> _Problem to work on_: Please return the listing exactly as it stands, skipping any pictures.

> _Data_:
********
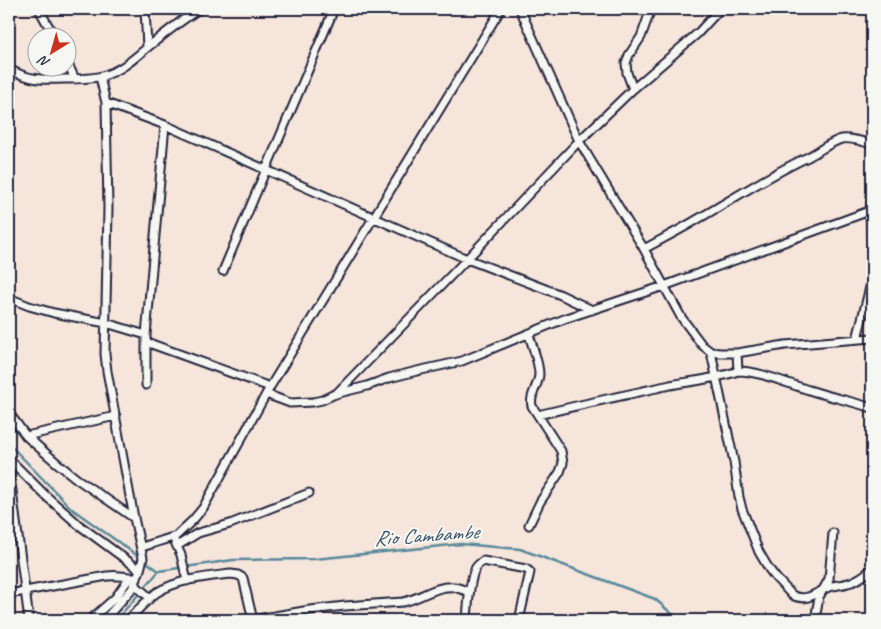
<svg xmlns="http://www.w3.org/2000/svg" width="881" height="629" viewBox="0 0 881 629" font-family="Caveat,sans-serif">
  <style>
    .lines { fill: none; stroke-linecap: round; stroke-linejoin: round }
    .stream { stroke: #59899a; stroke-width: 2.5 }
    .street-casing { stroke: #22223b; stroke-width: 11 }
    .street { stroke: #f6f6f2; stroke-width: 7 }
    .labels { text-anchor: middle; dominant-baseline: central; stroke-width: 4; stroke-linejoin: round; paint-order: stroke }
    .water-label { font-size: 21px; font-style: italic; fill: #3e556b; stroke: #f6f6f2 }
  </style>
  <rect width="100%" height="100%" fill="#f5e5db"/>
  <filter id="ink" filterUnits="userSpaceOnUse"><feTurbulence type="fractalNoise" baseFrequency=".02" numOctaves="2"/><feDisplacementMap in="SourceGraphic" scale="10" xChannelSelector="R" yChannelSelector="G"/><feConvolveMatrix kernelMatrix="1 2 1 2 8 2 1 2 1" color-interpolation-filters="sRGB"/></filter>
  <g filter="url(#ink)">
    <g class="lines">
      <path class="stream" d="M9 444 72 509 159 571
        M159 571 233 560 315 559 461 544 520 549 655 599 679 620
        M116 620 159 571"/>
      <g class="street-casing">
        <path id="street" d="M39 9 55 38
          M145 9 147 47
          M520 9 579 141 644 249 681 317 702 345 711 352 720 353H737L738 371C760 371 788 384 809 390 830 397 851 401 872 408
          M68 64 75 79
          M9 69C29 80 41 80 64 79 76 79 91 79 102 76 124 70 136 56 153 43 168 31 183 19 199 9
          M100 77 106 103 108 208 105 354 107 371 134 518 143 558 140 570
          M633 89 627 73 626 63 629 55 641 37 651 9
          M106 103 165 125 467 259 561 295 592 310
          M872 199 870 211 872 251
          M644 249C662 239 680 230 698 219 735 198 769 175 808 157 818 152 832 141 842 139 851 137 863 142 872 144
          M223 271 334 9
          M9 298 29 306 54 313 106 323 146 335
          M857 339 872 279
          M146 342 270 387
          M711 352 734 462 739 497 742 509 759 552 769 569 776 578 792 595C806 603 817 592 829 587 835 585 842 585 848 583 857 581 865 575 872 569
          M737 353 785 345 872 338
          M146 385V335L165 125
          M266 394 290 403 313 402 322 400 335 394 367 386 389 378 417 371 462 361 564 319 664 286 872 210
          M336 394 467 259 579 141 633 89 698 33 720 9
          M9 413 26 436 57 463 77 479 134 518
          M538 415C582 404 626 395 670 385 693 381 716 379 738 371
          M26 436 116 416
          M9 459 46 496 79 525 140 570 132 589 104 620
          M9 468 29 620
          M529 525 540 502 560 472 563 463 561 451 532 406C529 395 539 385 539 374 539 362 532 346 529 334
          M175 542 181 555 187 581
          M177 546 198 533 230 524 309 493
          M142 547 176 536 193 520 203 508 270 387 501 9
          M134 584 150 598
          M9 594 107 576C117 575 127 576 137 579
          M90 620 116 597 130 577
          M128 620C137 611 146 601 156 593 178 579 206 577 231 574L238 575 243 578 253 620
          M251 620 310 610 345 606 403 602C420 599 435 585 454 587 459 588 464 590 469 592
          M467 620C468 606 469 582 475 569 477 565 480 563 483 561L526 569 530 572 519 620
          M815 620 819 597 829 579 833 533"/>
      </g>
      <use href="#street" class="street"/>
    </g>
  </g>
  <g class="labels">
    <g class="water-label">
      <text transform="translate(426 535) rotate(-4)">Rio Cambambe</text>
    </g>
  </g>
  <rect width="881" height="629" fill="none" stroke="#f6f6f2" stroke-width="30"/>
  <rect x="15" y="15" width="851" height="599" fill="none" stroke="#22223b" stroke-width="2" filter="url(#ink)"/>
  <g transform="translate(52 52) rotate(217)"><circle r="24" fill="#f6f6f2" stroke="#a1a1a9"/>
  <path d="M0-4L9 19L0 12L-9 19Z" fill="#c8321e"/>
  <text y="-8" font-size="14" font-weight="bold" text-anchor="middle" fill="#22223b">N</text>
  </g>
</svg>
********
> _Solution to this problem_:
<svg xmlns="http://www.w3.org/2000/svg" width="881" height="629" viewBox="0 0 881 629" font-family="Caveat,sans-serif">
  <style>
    .lines { fill: none; stroke-linecap: round; stroke-linejoin: round }
    .stream { stroke: #59899a; stroke-width: 2.5 }
    .street-casing { stroke: #22223b; stroke-width: 11 }
    .street { stroke: #f6f6f2; stroke-width: 7 }
    .labels { text-anchor: middle; dominant-baseline: central; stroke-width: 4; stroke-linejoin: round; paint-order: stroke }
    .water-label { font-size: 21px; font-style: italic; fill: #3e556b; stroke: #f6f6f2 }
  </style>
  <rect width="100%" height="100%" fill="#f5e5db"/>
  <filter id="ink" filterUnits="userSpaceOnUse"><feTurbulence type="fractalNoise" baseFrequency=".02" numOctaves="2"/><feDisplacementMap in="SourceGraphic" scale="10" xChannelSelector="R" yChannelSelector="G"/><feConvolveMatrix kernelMatrix="1 2 1 2 8 2 1 2 1" color-interpolation-filters="sRGB"/></filter>
  <g filter="url(#ink)">
    <g class="lines">
      <path class="stream" d="M9 444 72 509 159 571
        M159 571 233 560 315 559 461 544 520 549 655 599 679 620
        M116 620 159 571"/>
      <g class="street-casing">
        <path id="street" d="M39 9 55 38
          M145 9 147 47
          M520 9 579 141 644 249 681 317 702 345 711 352 720 353H737L738 371C760 371 788 384 809 390 830 397 851 401 872 408
          M68 64 75 79
          M9 69C29 80 41 80 64 79 76 79 91 79 102 76 124 70 136 56 153 43 168 31 183 19 199 9
          M100 77 106 103 108 208 105 354 107 371 134 518 143 558 140 570
          M633 89 627 73 626 63 629 55 641 37 651 9
          M106 103 165 125 467 259 561 295 592 310
          M872 199 870 211 872 251
          M644 249C662 239 680 230 698 219 735 198 769 175 808 157 818 152 832 141 842 139 851 137 863 142 872 144
          M223 271 334 9
          M9 298 29 306 54 313 106 323 146 335
          M857 339 872 279
          M146 342 270 387
          M711 352 734 462 739 497 742 509 759 552 769 569 776 578 792 595C806 603 817 592 829 587 835 585 842 585 848 583 857 581 865 575 872 569
          M737 353 785 345 872 338
          M146 385V335L165 125
          M266 394 290 403 313 402 322 400 335 394 367 386 389 378 417 371 462 361 564 319 664 286 872 210
          M336 394 467 259 579 141 633 89 698 33 720 9
          M9 413 26 436 57 463 77 479 134 518
          M538 415C582 404 626 395 670 385 693 381 716 379 738 371
          M26 436 116 416
          M9 459 46 496 79 525 140 570 132 589 104 620
          M9 468 29 620
          M529 525 540 502 560 472 563 463 561 451 532 406C529 395 539 385 539 374 539 362 532 346 529 334
          M175 542 181 555 187 581
          M177 546 198 533 230 524 309 493
          M142 547 176 536 193 520 203 508 270 387 501 9
          M134 584 150 598
          M9 594 107 576C117 575 127 576 137 579
          M90 620 116 597 130 577
          M128 620C137 611 146 601 156 593 178 579 206 577 231 574L238 575 243 578 253 620
          M251 620 310 610 345 606 403 602C420 599 435 585 454 587 459 588 464 590 469 592
          M467 620C468 606 469 582 475 569 477 565 480 563 483 561L526 569 530 572 519 620
          M815 620 819 597 829 579 833 533"/>
      </g>
      <use href="#street" class="street"/>
    </g>
  </g>
  <g class="labels">
    <g class="water-label">
      <text transform="translate(426 535) rotate(-4)">Rio Cambambe</text>
    </g>
  </g>
  <rect width="881" height="629" fill="none" stroke="#f6f6f2" stroke-width="30"/>
  <rect x="15" y="15" width="851" height="599" fill="none" stroke="#22223b" stroke-width="2" filter="url(#ink)"/>
  <g transform="translate(52 52) rotate(217)"><circle r="24" fill="#f6f6f2" stroke="#a1a1a9"/>
  <path d="M0-4L9 19L0 12L-9 19Z" fill="#c8321e"/>
  <text y="-8" font-size="14" font-weight="bold" text-anchor="middle" fill="#22223b">N</text>
  </g>
</svg>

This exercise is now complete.